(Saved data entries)
════════

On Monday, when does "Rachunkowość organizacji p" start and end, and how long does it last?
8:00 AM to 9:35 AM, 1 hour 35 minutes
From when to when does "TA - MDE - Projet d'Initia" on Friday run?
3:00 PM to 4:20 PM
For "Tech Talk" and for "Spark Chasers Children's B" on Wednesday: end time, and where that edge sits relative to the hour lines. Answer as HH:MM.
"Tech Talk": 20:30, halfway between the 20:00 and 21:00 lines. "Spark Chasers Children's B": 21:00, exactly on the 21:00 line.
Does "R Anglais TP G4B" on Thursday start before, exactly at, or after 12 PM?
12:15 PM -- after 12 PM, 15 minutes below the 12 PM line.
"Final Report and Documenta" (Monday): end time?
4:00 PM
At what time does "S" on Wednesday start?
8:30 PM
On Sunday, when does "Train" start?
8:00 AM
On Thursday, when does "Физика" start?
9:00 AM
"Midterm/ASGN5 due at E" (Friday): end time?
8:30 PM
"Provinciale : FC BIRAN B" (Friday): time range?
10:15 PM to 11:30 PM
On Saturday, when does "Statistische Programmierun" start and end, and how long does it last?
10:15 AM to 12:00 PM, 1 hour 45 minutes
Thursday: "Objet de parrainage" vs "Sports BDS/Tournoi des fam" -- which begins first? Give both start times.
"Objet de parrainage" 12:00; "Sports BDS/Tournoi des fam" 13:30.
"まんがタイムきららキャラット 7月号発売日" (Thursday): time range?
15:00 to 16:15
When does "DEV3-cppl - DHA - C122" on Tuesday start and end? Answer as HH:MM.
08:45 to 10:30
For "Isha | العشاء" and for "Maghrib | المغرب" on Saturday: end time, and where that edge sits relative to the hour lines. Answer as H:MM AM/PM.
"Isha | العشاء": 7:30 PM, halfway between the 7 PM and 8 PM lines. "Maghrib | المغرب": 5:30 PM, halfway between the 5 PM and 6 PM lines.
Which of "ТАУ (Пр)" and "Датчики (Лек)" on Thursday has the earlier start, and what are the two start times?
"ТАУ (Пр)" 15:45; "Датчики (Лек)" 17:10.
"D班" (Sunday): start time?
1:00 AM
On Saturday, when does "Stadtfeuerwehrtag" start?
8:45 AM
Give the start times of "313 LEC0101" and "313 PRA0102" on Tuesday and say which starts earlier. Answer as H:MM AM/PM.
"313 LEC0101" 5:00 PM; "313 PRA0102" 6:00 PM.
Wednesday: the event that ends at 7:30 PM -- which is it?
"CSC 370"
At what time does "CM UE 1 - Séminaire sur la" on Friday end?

════════

# Problem statement:
Repeat the rows starting with the line that contains "(Friday): time range?" and going on through the line that contains "10:15 AM to 12:00 PM, 1 hour 45 minutes", keeping both of those lines.

# Complete output:
"Provinciale : FC BIRAN B" (Friday): time range?
10:15 PM to 11:30 PM
On Saturday, when does "Statistische Programmierun" start and end, and how long does it last?
10:15 AM to 12:00 PM, 1 hour 45 minutes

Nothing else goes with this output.